-- Task description --
Reproduce each line of every record below word for word, with nothing changed.

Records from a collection
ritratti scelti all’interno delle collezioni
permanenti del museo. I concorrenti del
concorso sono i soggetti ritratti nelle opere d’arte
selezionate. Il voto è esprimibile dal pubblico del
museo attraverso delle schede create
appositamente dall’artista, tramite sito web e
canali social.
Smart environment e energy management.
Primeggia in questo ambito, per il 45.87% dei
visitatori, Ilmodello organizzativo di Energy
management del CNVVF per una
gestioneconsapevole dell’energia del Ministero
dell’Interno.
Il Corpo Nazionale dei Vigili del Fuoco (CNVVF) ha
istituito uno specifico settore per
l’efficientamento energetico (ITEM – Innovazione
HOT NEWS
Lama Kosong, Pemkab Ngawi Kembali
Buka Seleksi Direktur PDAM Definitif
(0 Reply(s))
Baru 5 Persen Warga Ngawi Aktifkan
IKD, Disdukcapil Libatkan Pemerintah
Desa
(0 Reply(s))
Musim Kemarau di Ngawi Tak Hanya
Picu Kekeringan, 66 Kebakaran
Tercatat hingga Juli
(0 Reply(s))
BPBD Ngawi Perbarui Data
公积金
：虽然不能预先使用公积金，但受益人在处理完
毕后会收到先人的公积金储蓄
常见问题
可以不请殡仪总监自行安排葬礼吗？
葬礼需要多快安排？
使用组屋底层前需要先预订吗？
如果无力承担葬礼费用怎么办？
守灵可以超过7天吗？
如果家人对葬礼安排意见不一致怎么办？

-- Exercise result --
ritratti scelti all’interno delle collezioni
permanenti del museo. I concorrenti del
concorso sono i soggetti ritratti nelle opere d’arte
selezionate. Il voto è esprimibile dal pubblico del
museo attraverso delle schede create
appositamente dall’artista, tramite sito web e
canali social.
Smart environment e energy management.
Primeggia in questo ambito, per il 45.87% dei
visitatori, Ilmodello organizzativo di Energy
management del CNVVF per una
gestioneconsapevole dell’energia del Ministero
dell’Interno.
Il Corpo Nazionale dei Vigili del Fuoco (CNVVF) ha
istituito uno specifico settore per
l’efficientamento energetico (ITEM – Innovazione
HOT NEWS
Lama Kosong, Pemkab Ngawi Kembali
Buka Seleksi Direktur PDAM Definitif
(0 Reply(s))
Baru 5 Persen Warga Ngawi Aktifkan
IKD, Disdukcapil Libatkan Pemerintah
Desa
(0 Reply(s))
Musim Kemarau di Ngawi Tak Hanya
Picu Kekeringan, 66 Kebakaran
Tercatat hingga Juli
(0 Reply(s))
BPBD Ngawi Perbarui Data
公积金
：虽然不能预先使用公积金，但受益人在处理完
毕后会收到先人的公积金储蓄
常见问题
可以不请殡仪总监自行安排葬礼吗？
葬礼需要多快安排？
使用组屋底层前需要先预订吗？
如果无力承担葬礼费用怎么办？
守灵可以超过7天吗？
如果家人对葬礼安排意见不一致怎么办？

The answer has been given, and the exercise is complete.